The U.S. Department of the Treasury’s Office of Foreign Assets Control (OFAC) has imposed sanctions on First VPN Service (1VPNS), a virtual private network provider accused of facilitating ransomware operations targeting American organizations. This marks the first instance of the U.S. government sanctioning a VPN service for its role in cybercriminal activities.
Alongside 1VPNS, OFAC has also sanctioned Dmytro Rashevskyi, the administrator of 1VPNS, and Yegeniy Vladimirovich Silayev, a provider of malware-obfuscation services. These actions are part of a broader effort to disrupt the infrastructure supporting ransomware attacks.
Role of 1VPNS in Ransomware Operations
According to the Treasury Department, ransomware operators utilized 1VPNS’s infrastructure to conceal their identities, deploy malicious software, and manage stolen data during extortion schemes. The victims of these operations included U.S. businesses, financial institutions, healthcare facilities, and municipal governments. The cumulative impact of these ransomware activities has resulted in billions of dollars in losses across critical sectors.
While VPN technology serves legitimate purposes by encrypting internet traffic and masking users’ IP addresses, 1VPNS allegedly marketed its services directly to cybercriminals. The service promoted a strict no-logs policy and a refusal to cooperate with law enforcement inquiries related to malicious activities originating from its servers. Since 2014, 1VPNS has advertised on multiple criminal forums, positioning itself as a tool for illicit operations.
Sanctions and Legal Actions
In May 2026, an international law enforcement operation disrupted the 1VPNS website and its associated infrastructure. This operation was conducted by European authorities with support from the FBI’s Boston Field Office. Following this, the FBI issued a cybersecurity advisory detailing indicators and tactics associated with 1VPNS, aiming to help organizations identify and prevent ransomware intrusions.
OFAC’s sanctions extend to Yegeniy Vladimirovich Silayev, a Belarusian national who supplied “cryptors” to ransomware operators. Cryptors are tools designed to encrypt or obfuscate malware, making it appear benign and enabling it to evade detection by antivirus software and other security measures. Unlike legitimate encryption software intended to protect data, these cryptors are used to enhance the stealth and effectiveness of malware targeting U.S. and allied entities.
These designations were issued under Executive Order 13694, as amended, and support Executive Order 14390, signed in March 2026. The latter directive empowers federal agencies to counter foreign cybercrime, fraud, extortion, and related threats. As a result of these sanctions, all property and interests belonging to the named individuals and entities within U.S. jurisdiction are blocked. U.S. persons are generally prohibited from conducting transactions involving the sanctioned parties unless authorized by OFAC. These restrictions also apply to entities owned 50% or more by one or more blocked individuals.

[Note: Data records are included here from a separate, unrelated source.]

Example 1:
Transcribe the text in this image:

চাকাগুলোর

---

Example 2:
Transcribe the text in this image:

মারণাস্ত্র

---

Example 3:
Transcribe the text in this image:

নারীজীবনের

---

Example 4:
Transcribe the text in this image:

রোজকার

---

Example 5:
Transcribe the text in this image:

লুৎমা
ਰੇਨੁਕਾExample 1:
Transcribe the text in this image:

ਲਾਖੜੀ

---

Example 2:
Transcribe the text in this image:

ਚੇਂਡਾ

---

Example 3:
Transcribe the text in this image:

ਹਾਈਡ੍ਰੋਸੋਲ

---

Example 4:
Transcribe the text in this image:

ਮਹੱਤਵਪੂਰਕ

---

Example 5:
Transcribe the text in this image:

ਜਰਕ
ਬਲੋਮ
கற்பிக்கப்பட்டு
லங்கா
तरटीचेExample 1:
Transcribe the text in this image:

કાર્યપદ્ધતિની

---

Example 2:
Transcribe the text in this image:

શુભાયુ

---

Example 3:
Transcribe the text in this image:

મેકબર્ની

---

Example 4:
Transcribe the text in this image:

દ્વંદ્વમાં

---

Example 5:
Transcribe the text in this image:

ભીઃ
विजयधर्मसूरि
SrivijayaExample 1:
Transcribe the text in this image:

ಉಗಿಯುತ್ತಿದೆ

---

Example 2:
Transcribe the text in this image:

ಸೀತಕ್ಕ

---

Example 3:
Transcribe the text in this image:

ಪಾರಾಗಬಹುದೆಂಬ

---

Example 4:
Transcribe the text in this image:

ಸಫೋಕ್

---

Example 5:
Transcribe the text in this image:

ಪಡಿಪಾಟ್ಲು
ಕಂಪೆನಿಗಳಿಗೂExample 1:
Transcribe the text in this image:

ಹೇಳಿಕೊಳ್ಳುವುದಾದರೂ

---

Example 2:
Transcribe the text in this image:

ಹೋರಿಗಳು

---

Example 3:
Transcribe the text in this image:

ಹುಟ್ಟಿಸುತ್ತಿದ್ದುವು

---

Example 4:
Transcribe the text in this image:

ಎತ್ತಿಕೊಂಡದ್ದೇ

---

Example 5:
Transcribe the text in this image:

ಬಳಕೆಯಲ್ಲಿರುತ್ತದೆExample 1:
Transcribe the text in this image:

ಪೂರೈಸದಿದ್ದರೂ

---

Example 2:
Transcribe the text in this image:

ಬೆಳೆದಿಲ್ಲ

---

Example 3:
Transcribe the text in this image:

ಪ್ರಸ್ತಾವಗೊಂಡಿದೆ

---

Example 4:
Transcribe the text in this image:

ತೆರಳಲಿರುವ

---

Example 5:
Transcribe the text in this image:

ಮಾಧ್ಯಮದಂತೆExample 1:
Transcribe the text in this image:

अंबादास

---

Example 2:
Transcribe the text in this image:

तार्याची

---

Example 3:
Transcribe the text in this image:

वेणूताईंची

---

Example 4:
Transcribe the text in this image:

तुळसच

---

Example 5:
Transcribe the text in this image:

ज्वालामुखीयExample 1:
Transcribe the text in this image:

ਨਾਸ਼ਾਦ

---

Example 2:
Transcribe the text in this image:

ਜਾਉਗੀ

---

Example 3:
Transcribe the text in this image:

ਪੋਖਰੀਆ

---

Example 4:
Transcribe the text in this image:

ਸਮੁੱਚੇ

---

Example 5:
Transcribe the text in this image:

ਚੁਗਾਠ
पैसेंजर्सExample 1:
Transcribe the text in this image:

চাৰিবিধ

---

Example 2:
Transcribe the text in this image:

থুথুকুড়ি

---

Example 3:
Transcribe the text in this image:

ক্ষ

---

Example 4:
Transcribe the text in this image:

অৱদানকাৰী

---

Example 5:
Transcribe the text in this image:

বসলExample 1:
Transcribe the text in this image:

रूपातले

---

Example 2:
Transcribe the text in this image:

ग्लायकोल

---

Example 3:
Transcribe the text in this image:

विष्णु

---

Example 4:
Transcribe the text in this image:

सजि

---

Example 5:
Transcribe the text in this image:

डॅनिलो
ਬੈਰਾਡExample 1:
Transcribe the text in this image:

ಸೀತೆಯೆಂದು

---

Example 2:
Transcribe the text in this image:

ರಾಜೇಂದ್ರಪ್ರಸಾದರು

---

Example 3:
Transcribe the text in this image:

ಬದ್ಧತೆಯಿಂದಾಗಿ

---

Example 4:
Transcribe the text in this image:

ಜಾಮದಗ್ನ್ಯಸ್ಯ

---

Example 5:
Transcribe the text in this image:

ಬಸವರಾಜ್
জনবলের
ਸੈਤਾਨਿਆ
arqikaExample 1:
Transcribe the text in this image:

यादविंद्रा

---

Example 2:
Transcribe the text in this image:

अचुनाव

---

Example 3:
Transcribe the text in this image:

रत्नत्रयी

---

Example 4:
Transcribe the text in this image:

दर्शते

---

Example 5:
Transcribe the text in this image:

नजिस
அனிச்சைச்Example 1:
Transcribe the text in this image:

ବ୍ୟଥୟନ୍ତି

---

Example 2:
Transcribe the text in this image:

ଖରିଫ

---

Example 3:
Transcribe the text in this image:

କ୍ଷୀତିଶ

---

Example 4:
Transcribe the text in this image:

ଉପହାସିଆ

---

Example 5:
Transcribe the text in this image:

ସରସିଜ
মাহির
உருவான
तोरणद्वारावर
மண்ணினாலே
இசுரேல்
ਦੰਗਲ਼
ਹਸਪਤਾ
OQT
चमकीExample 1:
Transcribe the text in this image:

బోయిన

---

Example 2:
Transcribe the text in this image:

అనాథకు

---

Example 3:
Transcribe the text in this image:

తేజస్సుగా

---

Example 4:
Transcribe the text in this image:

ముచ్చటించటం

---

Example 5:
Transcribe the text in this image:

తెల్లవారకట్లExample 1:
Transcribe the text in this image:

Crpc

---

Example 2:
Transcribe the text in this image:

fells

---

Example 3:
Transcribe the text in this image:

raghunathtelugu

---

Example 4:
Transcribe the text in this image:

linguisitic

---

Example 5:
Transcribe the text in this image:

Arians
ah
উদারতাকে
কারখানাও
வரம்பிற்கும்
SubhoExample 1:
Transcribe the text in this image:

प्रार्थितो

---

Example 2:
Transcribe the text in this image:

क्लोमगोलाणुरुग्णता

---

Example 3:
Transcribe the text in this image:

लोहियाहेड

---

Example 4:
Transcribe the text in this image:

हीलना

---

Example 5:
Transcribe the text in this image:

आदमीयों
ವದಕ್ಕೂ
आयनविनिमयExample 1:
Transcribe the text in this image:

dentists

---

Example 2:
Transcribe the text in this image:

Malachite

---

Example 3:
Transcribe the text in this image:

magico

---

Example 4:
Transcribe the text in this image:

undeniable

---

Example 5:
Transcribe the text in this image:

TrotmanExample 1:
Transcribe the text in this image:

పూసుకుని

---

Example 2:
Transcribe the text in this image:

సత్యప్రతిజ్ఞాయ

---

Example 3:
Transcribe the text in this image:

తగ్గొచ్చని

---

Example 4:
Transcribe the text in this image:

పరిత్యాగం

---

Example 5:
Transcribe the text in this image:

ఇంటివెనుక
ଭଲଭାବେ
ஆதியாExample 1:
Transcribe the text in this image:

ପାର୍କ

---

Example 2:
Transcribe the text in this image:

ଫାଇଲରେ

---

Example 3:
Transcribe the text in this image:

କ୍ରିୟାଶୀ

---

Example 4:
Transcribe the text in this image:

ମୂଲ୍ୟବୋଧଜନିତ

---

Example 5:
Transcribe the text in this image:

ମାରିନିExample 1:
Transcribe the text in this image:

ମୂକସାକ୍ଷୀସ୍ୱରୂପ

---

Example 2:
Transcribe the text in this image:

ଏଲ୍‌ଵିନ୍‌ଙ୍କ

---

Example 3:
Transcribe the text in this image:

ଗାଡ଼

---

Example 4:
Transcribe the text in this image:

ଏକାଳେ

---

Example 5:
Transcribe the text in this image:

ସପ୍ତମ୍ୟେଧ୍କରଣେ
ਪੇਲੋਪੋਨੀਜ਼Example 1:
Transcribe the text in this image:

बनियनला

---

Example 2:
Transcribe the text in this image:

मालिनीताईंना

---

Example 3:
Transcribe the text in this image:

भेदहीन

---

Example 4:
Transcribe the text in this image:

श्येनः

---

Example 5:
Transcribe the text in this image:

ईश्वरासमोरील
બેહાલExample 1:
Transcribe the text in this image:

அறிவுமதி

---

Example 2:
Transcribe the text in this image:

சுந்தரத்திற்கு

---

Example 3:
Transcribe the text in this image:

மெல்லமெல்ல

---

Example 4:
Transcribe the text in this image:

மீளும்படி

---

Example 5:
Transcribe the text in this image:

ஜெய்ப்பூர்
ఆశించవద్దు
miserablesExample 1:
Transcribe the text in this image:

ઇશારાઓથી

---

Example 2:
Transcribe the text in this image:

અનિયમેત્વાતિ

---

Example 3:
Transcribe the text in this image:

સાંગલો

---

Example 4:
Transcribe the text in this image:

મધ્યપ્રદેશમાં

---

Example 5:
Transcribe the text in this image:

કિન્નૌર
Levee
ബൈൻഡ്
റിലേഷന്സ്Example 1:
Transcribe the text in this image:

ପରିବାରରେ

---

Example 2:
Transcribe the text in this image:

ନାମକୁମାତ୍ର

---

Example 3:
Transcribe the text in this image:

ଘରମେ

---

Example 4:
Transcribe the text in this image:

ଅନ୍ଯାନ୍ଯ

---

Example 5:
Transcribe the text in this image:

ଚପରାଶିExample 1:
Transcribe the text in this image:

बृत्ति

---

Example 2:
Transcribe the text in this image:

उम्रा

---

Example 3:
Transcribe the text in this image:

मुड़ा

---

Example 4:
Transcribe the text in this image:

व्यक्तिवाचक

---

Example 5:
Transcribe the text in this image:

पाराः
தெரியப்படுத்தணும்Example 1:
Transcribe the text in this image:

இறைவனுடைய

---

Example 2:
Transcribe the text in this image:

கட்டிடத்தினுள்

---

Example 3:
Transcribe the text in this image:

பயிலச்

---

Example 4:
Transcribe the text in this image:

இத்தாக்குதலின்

This coordinated action was taken in conjunction with the United Kingdom’s Foreign, Commonwealth & Development Office, which also announced sanctions against cybercriminals and their enablers. The Treasury Department emphasized that this move reflects a broader strategy to disrupt the services that ransomware groups rely on, including anonymous hosting, VPN access, malware obfuscation, and the use of stolen data.
By targeting the infrastructure that supports ransomware operations, the U.S. government aims to deter future attacks and hold facilitators accountable. This unprecedented sanction against a VPN service underscores the critical role that such services can play in either enabling or preventing cybercrime. Organizations are encouraged to scrutinize their service providers and ensure they are not inadvertently supporting malicious activities.